**Limb landmark coordinates:**
----------

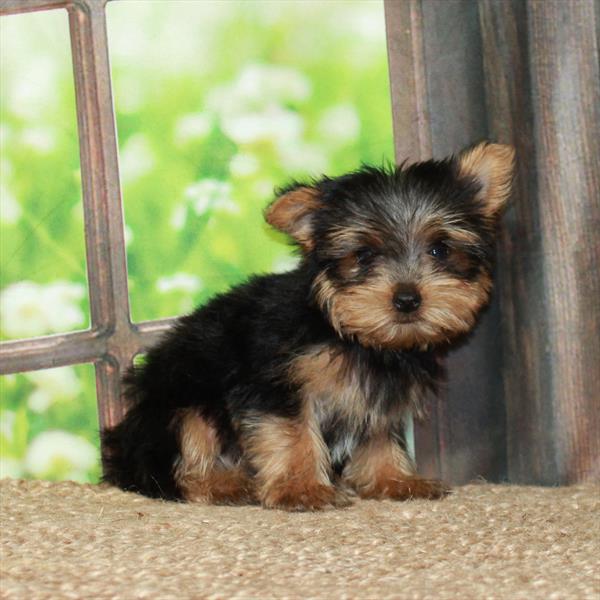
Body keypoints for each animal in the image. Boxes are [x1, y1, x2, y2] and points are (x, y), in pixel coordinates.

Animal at [101, 141, 512, 510]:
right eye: (363, 255)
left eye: (440, 249)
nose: (408, 299)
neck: (350, 336)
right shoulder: (275, 382)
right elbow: (291, 433)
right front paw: (302, 489)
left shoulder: (378, 395)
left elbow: (379, 435)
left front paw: (393, 479)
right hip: (180, 399)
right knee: (173, 465)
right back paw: (224, 483)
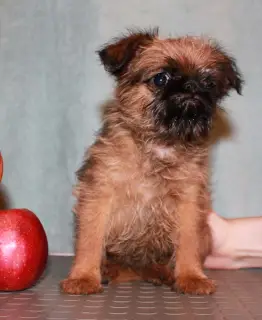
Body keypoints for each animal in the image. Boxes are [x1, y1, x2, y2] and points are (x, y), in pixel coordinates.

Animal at [60, 27, 243, 296]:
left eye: (209, 83)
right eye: (161, 79)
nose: (192, 85)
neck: (160, 144)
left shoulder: (189, 204)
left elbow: (188, 243)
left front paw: (191, 276)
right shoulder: (97, 196)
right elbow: (90, 241)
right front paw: (83, 276)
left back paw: (163, 273)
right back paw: (109, 270)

----------

Repeat each entry above word for word, leaving every picture out.

**FINISHED EXERCISE:**
Body keypoints for each animal in the image. Boxes are [x1, y1, x2, y2] and points are (x, y), in pixel coordinates.

Animal at [101, 141, 512, 510]:
right eye: (363, 255)
left eye: (440, 249)
nose: (408, 299)
neck: (350, 336)
right shoulder: (275, 382)
right elbow: (291, 433)
right front paw: (302, 489)
left shoulder: (378, 395)
left elbow: (379, 435)
left front paw: (393, 479)
right hip: (180, 399)
right knee: (173, 465)
right back paw: (224, 483)
Body keypoints for each animal in the image. Boxes are [x1, y1, x2, y2] and points are (x, y), in pixel coordinates.

Animal at [60, 27, 243, 296]:
left eye: (209, 83)
right eye: (161, 79)
nose: (192, 85)
neck: (160, 144)
left shoulder: (189, 204)
left elbow: (188, 243)
left front paw: (191, 276)
right shoulder: (97, 196)
right elbow: (90, 241)
right front paw: (83, 276)
left back paw: (163, 273)
right back paw: (109, 270)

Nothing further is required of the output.